Selecting the right keywords for your SEO campaign is not something you do with an automated program. It is also not something you simply leave to your “SEO guru”. The inquiries and ultimately clients you attract in the future will be largely due to the keywords you choose now.

Choose Carefully

To me, Google sometimes seems like a big crocodile in a pond, sick of eating the same old catfish every day. Whenever it hears a new sound, something new, it snaps it up, only chomping the occasional catfish when there is nothing else around.

Blogs from the old original blogging engines like Google’s own ‘blogger’ and traditional websites are like the catfish – Google is just not interested. They seem to take forever to get indexed and back-links from link exchanges and directories, sometimes I think I’ll be retired before I see them have any real impact on a listing. But throw a fresh video to the crocodile, 8-10 hours. Indexed and showing on page one within 8 to 10 hours. Social Networking or Web 2.0 too. See the back-links from these sites working within days.

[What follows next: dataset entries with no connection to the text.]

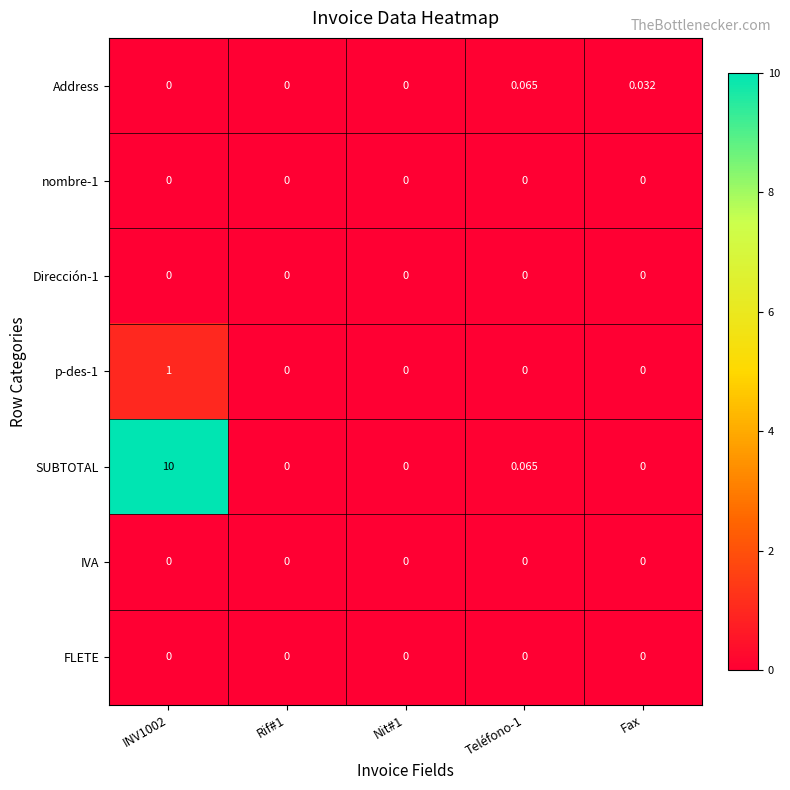

Which series has the largest total across all categories?

SUBTOTAL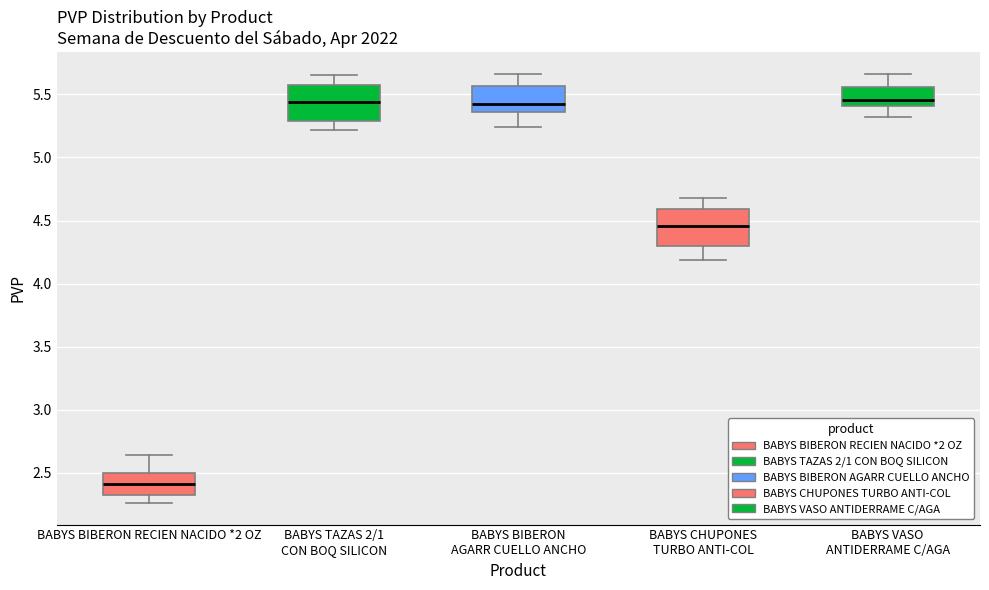

Reading left to right, transcribe this box plot: for each box, give where its median line is, the range the box spans, and where its two whiskers end, as read against the y-axis. The values are not printed on the chart, so give them approximately, as read against the axis.

BABYS BIBERON RECIEN NACIDO *2 OZ: median 2.40, box 2.30 to 2.50, whiskers 2.25 to 2.65
BABYS TAZAS 2/1 CON BOQ SILICON: median 5.45, box 5.30 to 5.60, whiskers 5.20 to 5.65
BABYS BIBERON AGARR CUELLO ANCHO: median 5.45, box 5.35 to 5.55, whiskers 5.25 to 5.65
BABYS CHUPONES TURBO ANTI-COL: median 4.45, box 4.30 to 4.60, whiskers 4.20 to 4.70
BABYS VASO ANTIDERRAME C/AGA: median 5.45, box 5.40 to 5.55, whiskers 5.30 to 5.65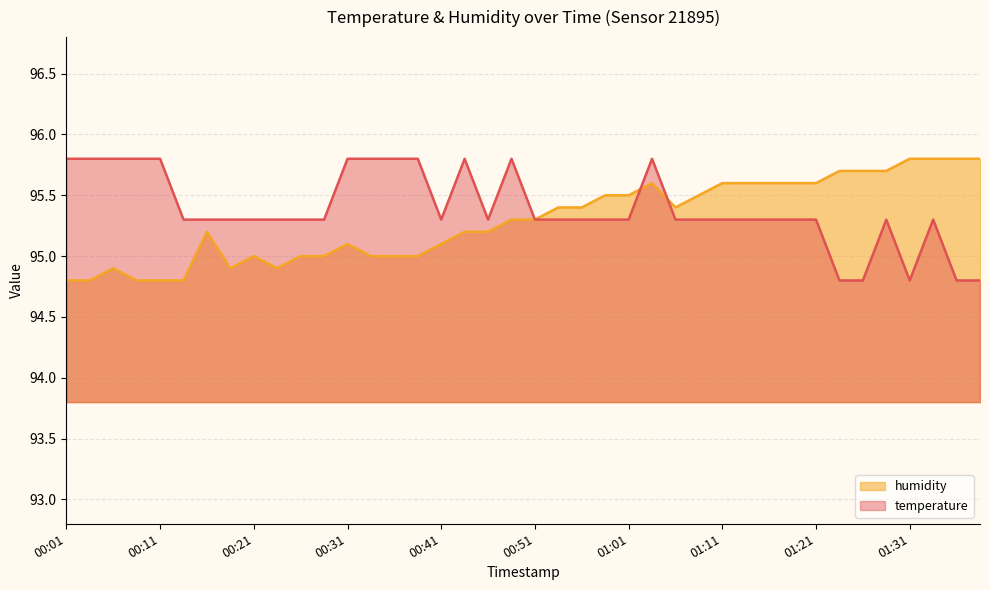

Which category has the highest value in the temperature series?

00:01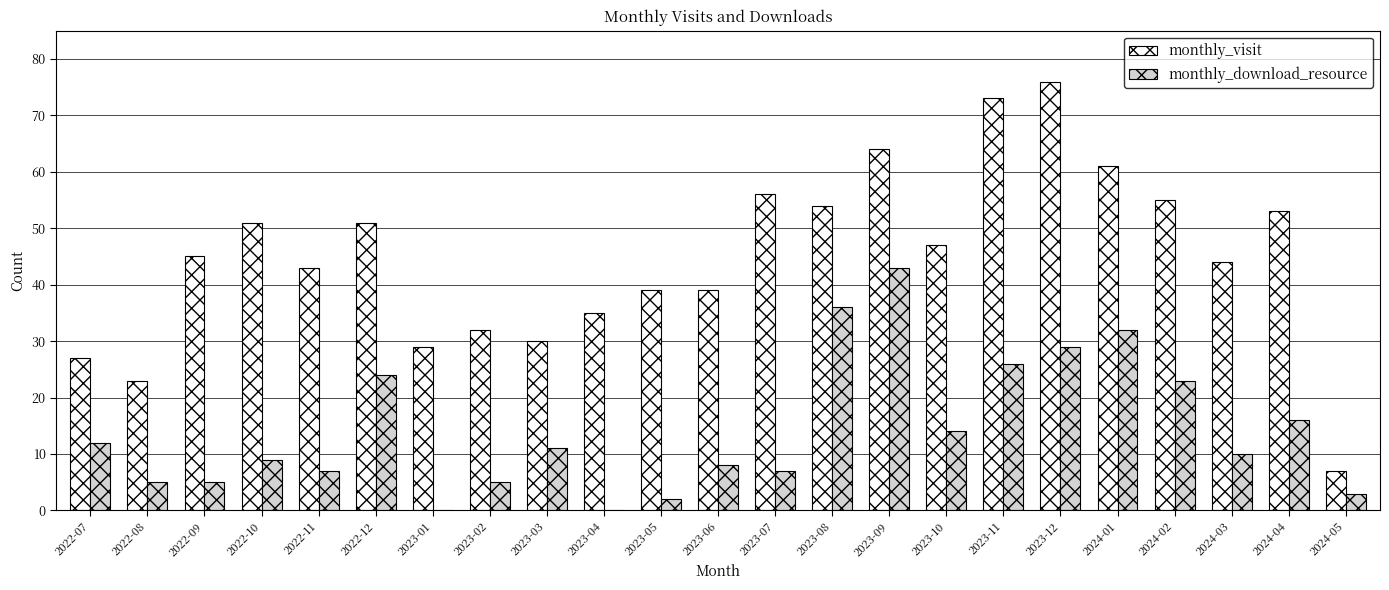

The monthly_download_resource series shows 26 at 2023-11. True or false?

True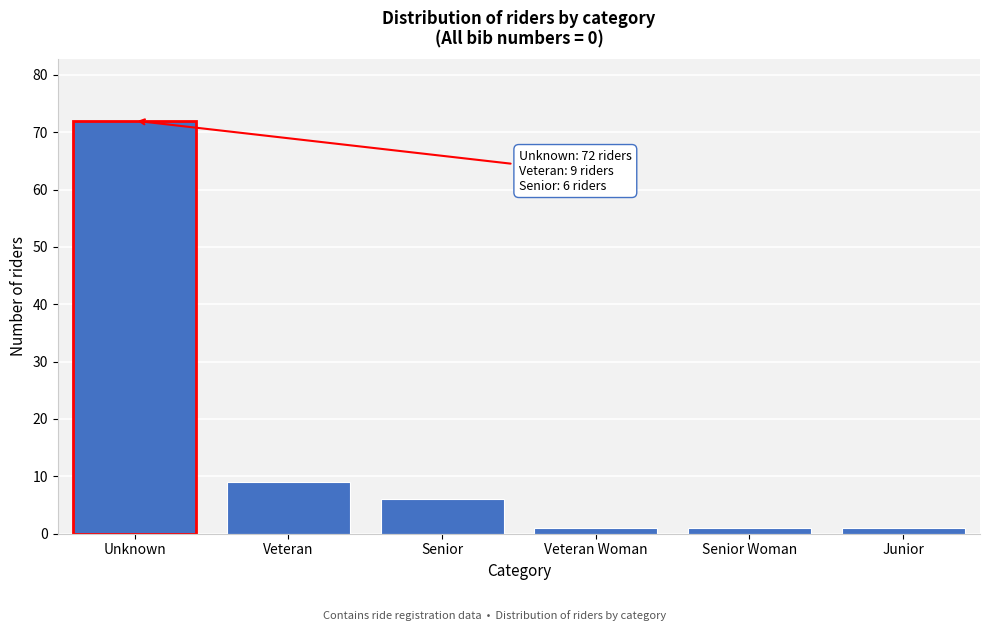

Reading left to right, what are all the values shown in this chart?

72	9	6	1	1	1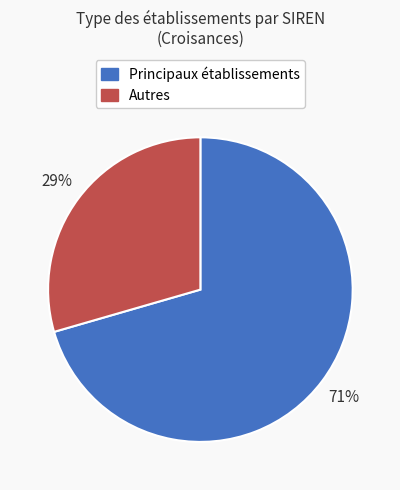

Approximately how many times larger is the value at Principaux établissements compared to Autres?

2.4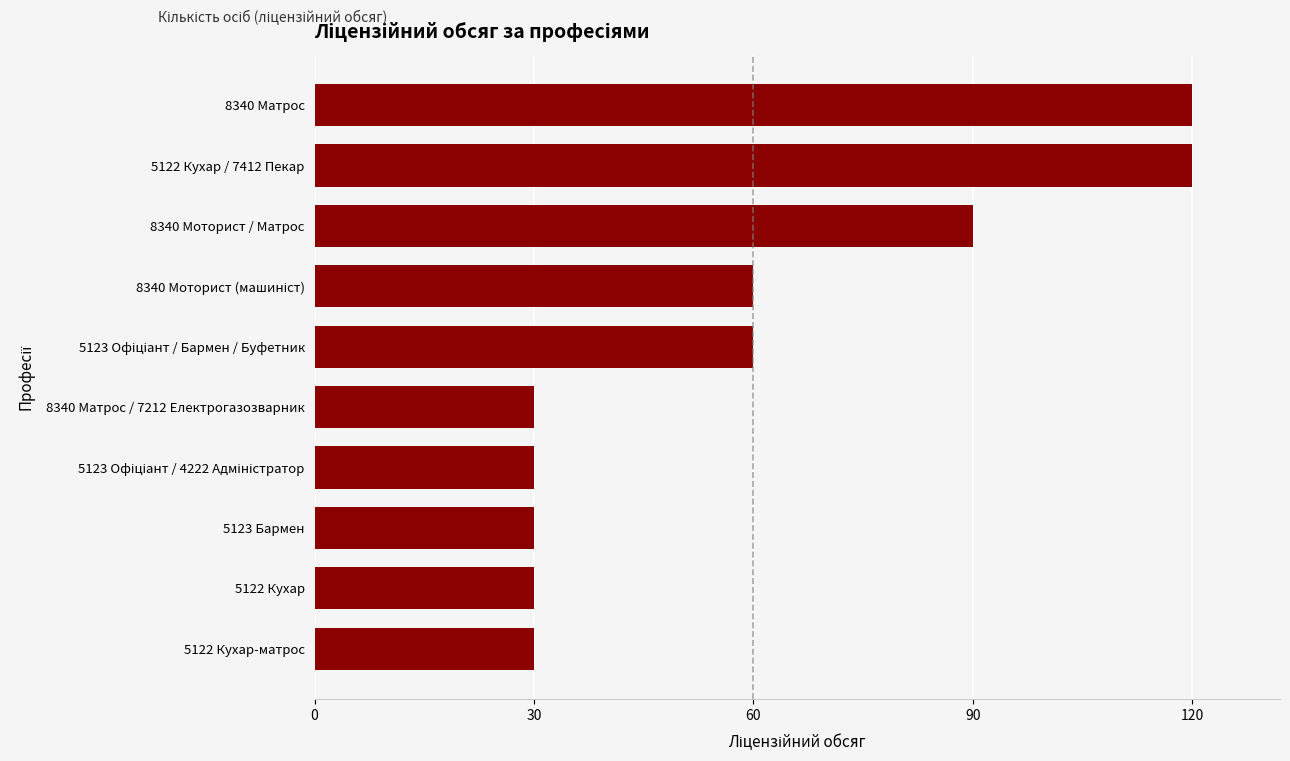

What is the ratio of the value at 8340 Моторист / Матрос to the value at 5123 Бармен?

3.0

Why?  Well you have to go back to what keeps Google at  number 1 and makes it the most valuable piece of real estate on the planet:  relevance. When you do a search with Google you find what you want and if link exchange alone did that, the results page of any search would look like last year’s Newsweek: The same stale old sites that are accumulating more and more back links.

Web 2.0 content is fresh, happening, exciting. The web 2.0 portals also seem to have successfully kept the lid on spammers to the extent that they haven’t destroyed the experience as they were able to do with forums, blogs  and  earlier social networking tools.

There is still a place in the top 10 for the occasional old catfish, but woe betide any seo company who thinks they will keep their clients in the top 10 with back-linking alone. They will go the way of the dinosaurs.